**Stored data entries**
────────────────────────────────────────

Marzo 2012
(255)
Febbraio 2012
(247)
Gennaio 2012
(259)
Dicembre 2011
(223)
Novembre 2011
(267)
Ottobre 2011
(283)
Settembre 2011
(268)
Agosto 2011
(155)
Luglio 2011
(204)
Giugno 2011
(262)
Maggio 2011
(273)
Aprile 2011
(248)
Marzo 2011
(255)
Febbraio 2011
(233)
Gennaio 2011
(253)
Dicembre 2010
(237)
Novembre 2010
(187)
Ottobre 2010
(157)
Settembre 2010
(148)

────────────────────────────────────────

**WORK ITEM**
An exact copy of every record is required.

**THE COMPLETED TASK**
Marzo 2012
(255)
Febbraio 2012
(247)
Gennaio 2012
(259)
Dicembre 2011
(223)
Novembre 2011
(267)
Ottobre 2011
(283)
Settembre 2011
(268)
Agosto 2011
(155)
Luglio 2011
(204)
Giugno 2011
(262)
Maggio 2011
(273)
Aprile 2011
(248)
Marzo 2011
(255)
Febbraio 2011
(233)
Gennaio 2011
(253)
Dicembre 2010
(237)
Novembre 2010
(187)
Ottobre 2010
(157)
Settembre 2010
(148)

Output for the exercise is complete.